Wildlife gardening - Ladybirds

Making a garden to attract ladybirds

 

Amazing fact about ladybird food

Think about this amazing fact: It is said that just one aphid, which ladybirds eat, if left to reproduce without being eaten by a predator, would produce 10 million tons of new aphids within 100 days, by parthenogenesis. Parthenogenesis means that aphids don’t even need to mate because they’re born pregnant!

 

But, a ladybird which lives for one year can eat more than 5,000 aphids in that time, so by not using pesticides you are feeding ladybirds.
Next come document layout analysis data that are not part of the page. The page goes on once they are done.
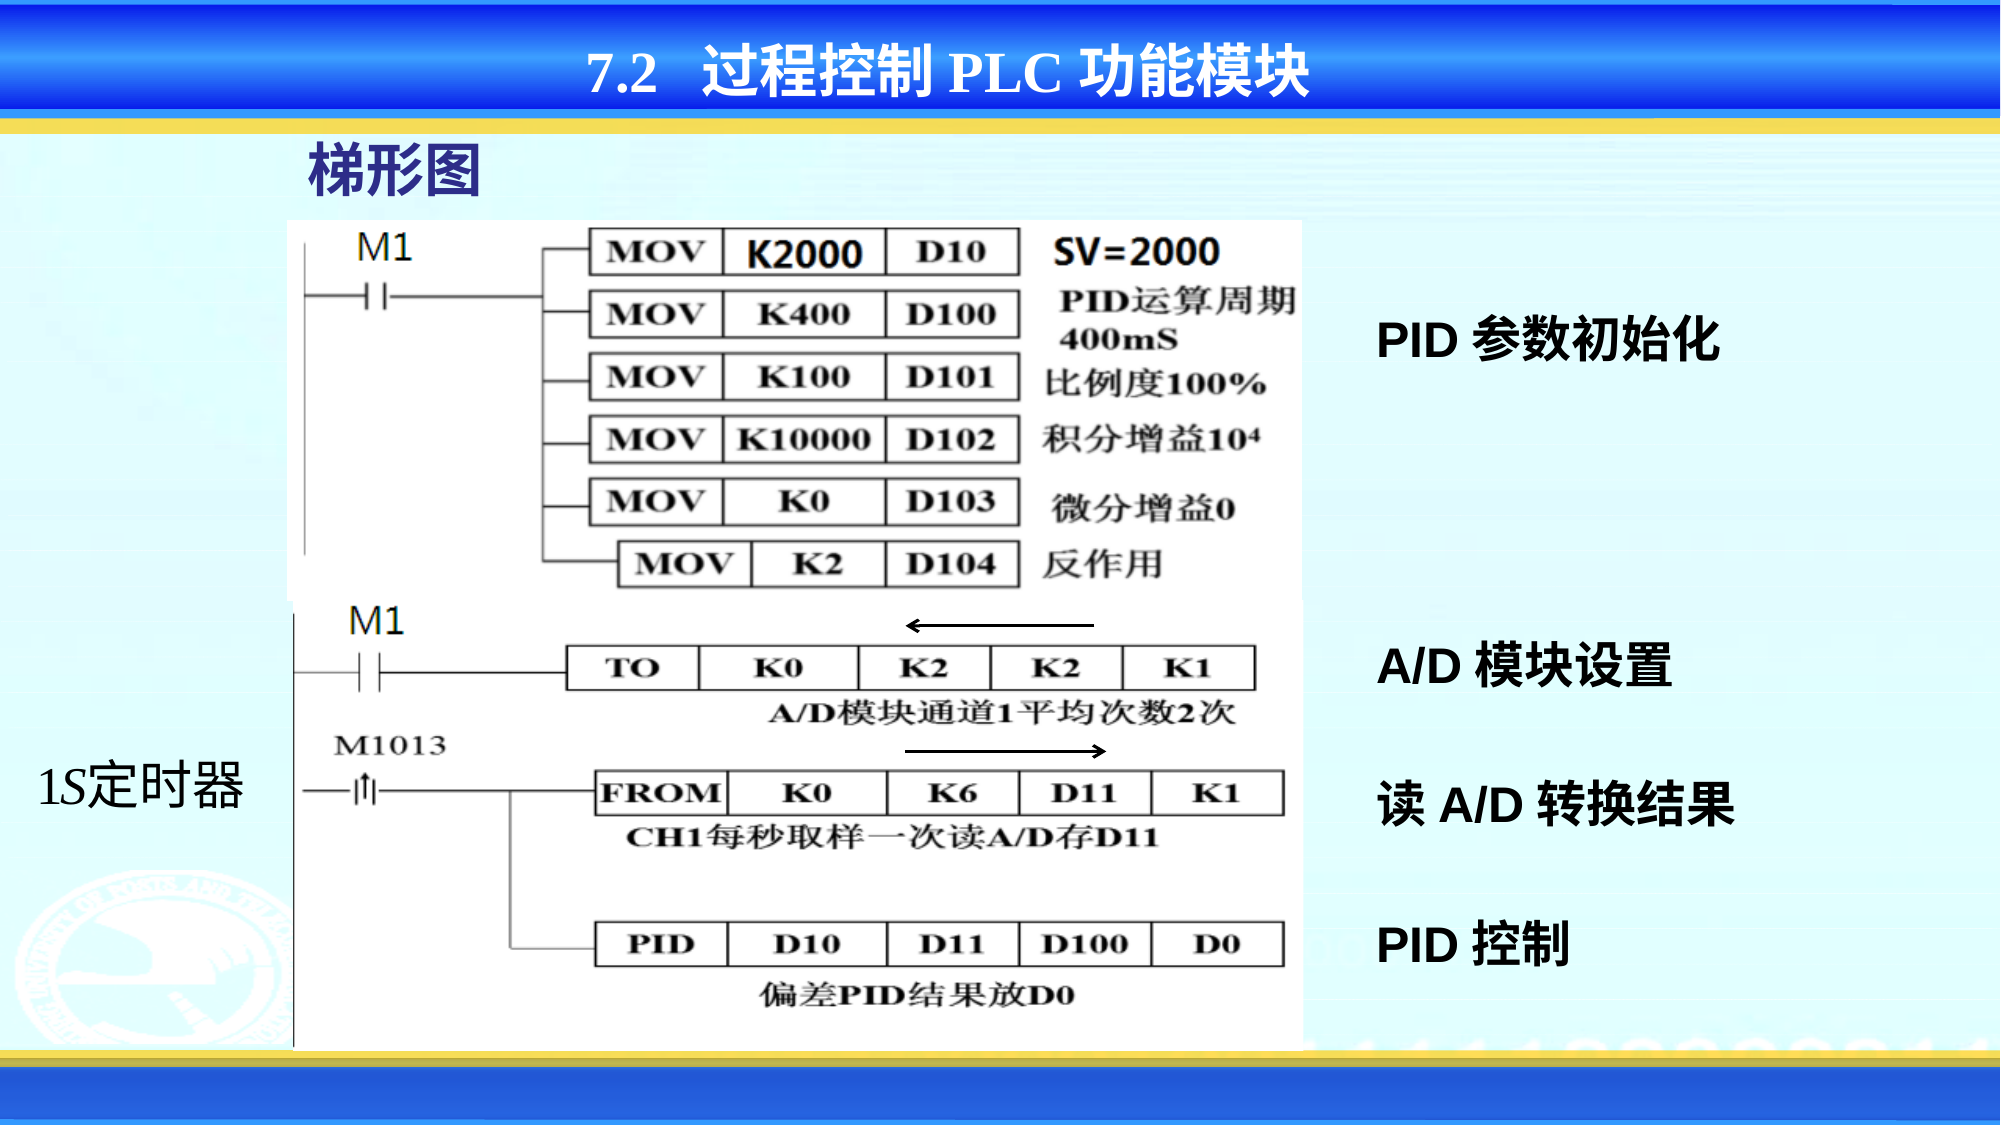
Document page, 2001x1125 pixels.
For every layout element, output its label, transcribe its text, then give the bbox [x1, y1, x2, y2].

text_box 7.2 过程控制PLC功能模块 [571, 26, 1327, 112]
picture [0, 1067, 2000, 1120]
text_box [286, 125, 1813, 600]
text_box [33, 600, 1814, 1052]
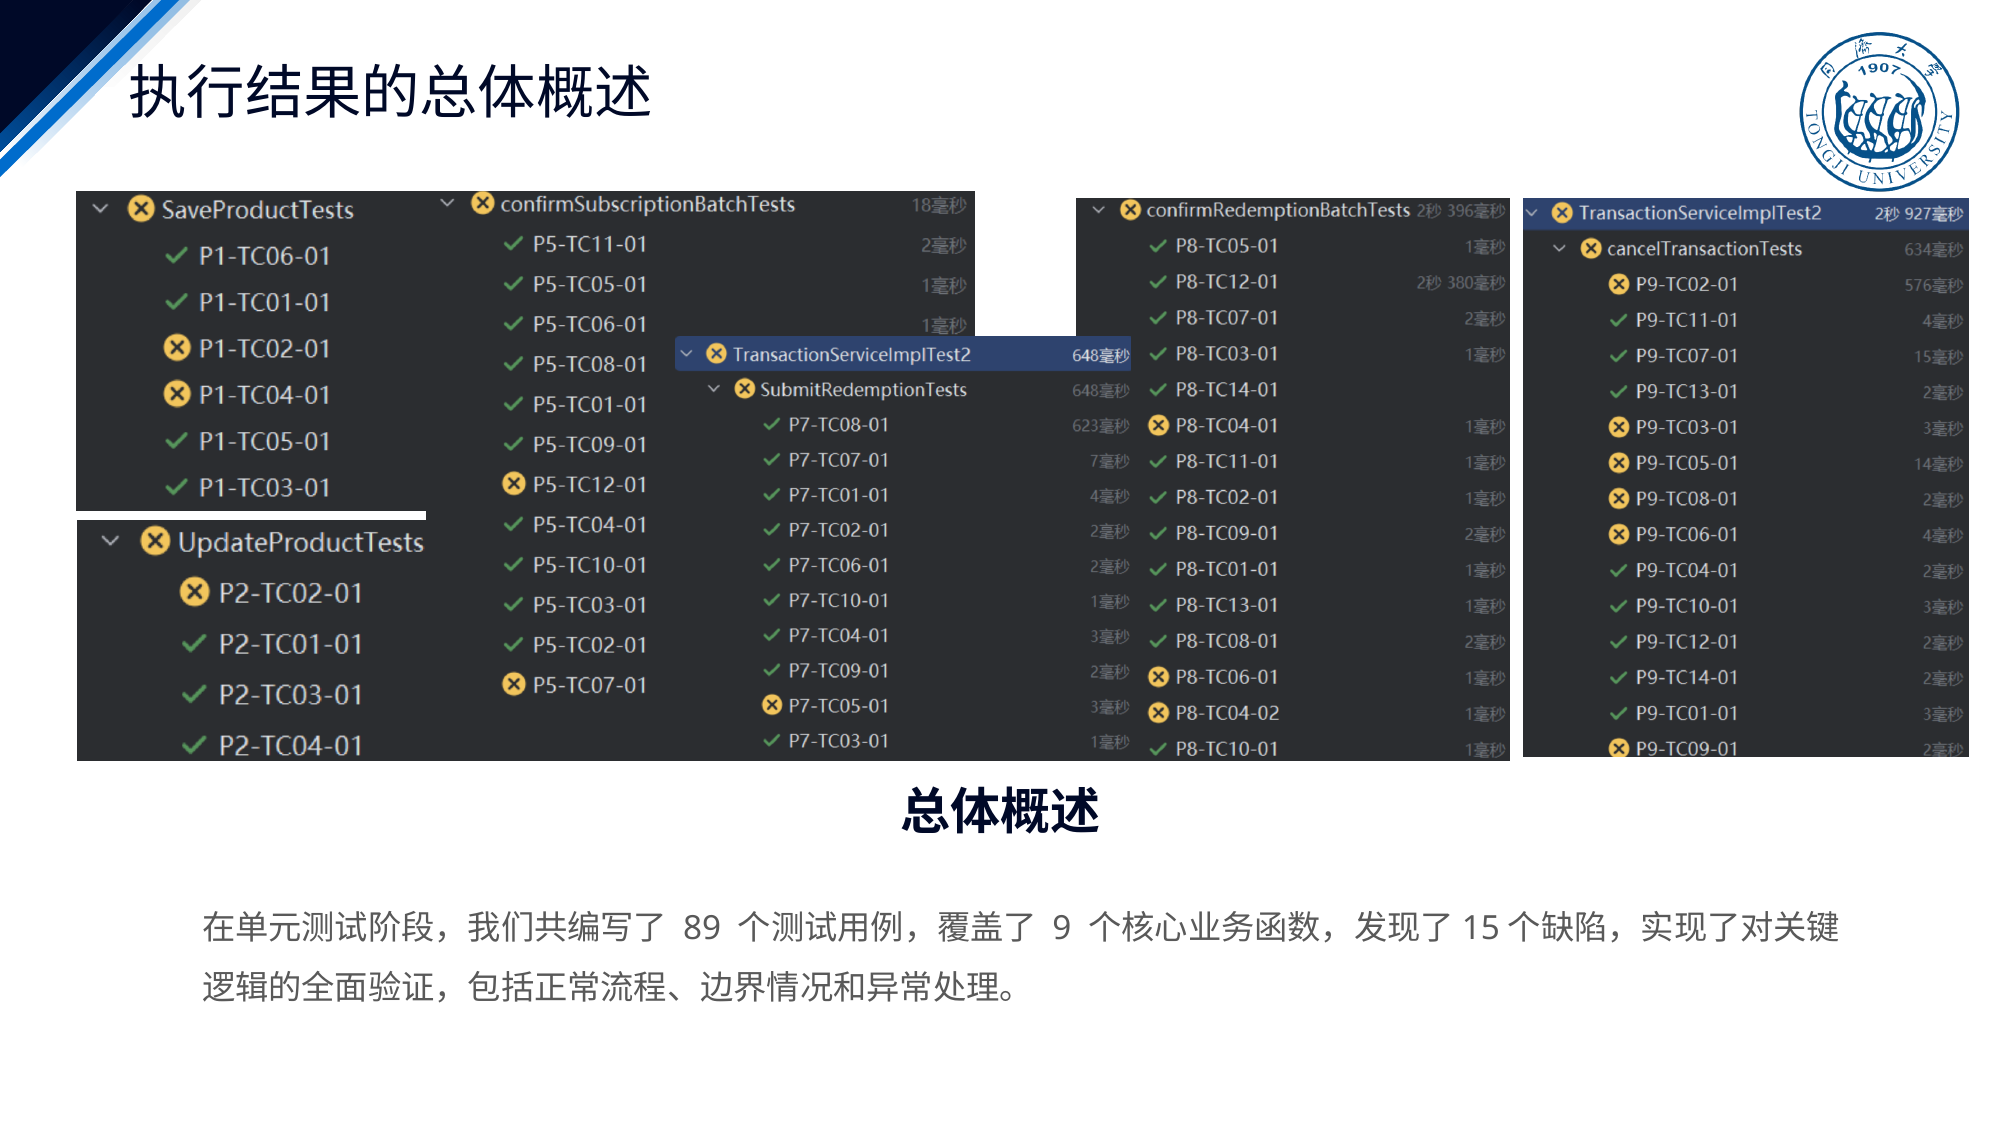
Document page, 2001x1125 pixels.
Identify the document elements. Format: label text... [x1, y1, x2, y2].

text_box 执行结果的总体概述 [113, 47, 751, 191]
picture [1799, 31, 1960, 192]
text_box 总体概述 [750, 779, 1250, 840]
picture [1523, 198, 1969, 757]
text_box 在单元测试阶段，我们共编写了 89 个测试用例，覆盖了 9 个核心业务函数，发现了15个缺陷，实现了对关键逻辑的全面验证，包括正常流程、边界情况和异常处理。 [187, 879, 1858, 1014]
picture [76, 191, 1510, 761]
Provided that ladybirds get plenty of aphids to eat, they can lay up to 2,000 eggs in a year.

To make your garden wildlife friendly for ladybirds - do not use pesticides to kill aphids, this way the ladybirds will have something to eat.

Ladybirds are a true gardener’s friend and they, and their larvae, will eat aphids, red spider mite, whitefly and other pests.

 

Odd looking larvae

Ladybird larvae look very unlike the adults and may be mistaken for a pest. They are about half a centimetre long and have dark grey, segmented bodies with some yellow spots down each side. Make sure you know what they look like so you don’t accidentally kill them.

 

How to help

You can help ladybirds by not spraying aphids and leaving them for the ladybirds to eat instead. Even if a plant is infested with aphids, don’t panic - when the ladybirds find the plant they will eat them quickly and the plant should recover just as fast as if you’d sprayed it.

Ladybird larva

Ladybird larva on a nettle leaf

Ladybirds on nettles

Ladybirds on nettles

Nettles

Nettles are a favourite egg laying plant for ladybirds and by leaving a patch of nettles to develop in your garden, you will be helping them to increase their numbers, and be able to watch the strange-looking larvae as well.

 

Hibernation

Ladybirds hibernate in as large a group as they can, sometimes in the thousands, so they keep each other warm. Sometimes you might find them clustered amongst the stems at the base of large ornamental grasses such as pampas grass. Growing clump-forming grasses will give ladybirds somewhere to hibernate, and they look attractive too.

 

Before cutting back or burning the grasses, make sure that it isn’t full of ladybirds first! Wait till the weather has warmed up, and the ladybirds have woken from their winter sleep, and tend your grasses then.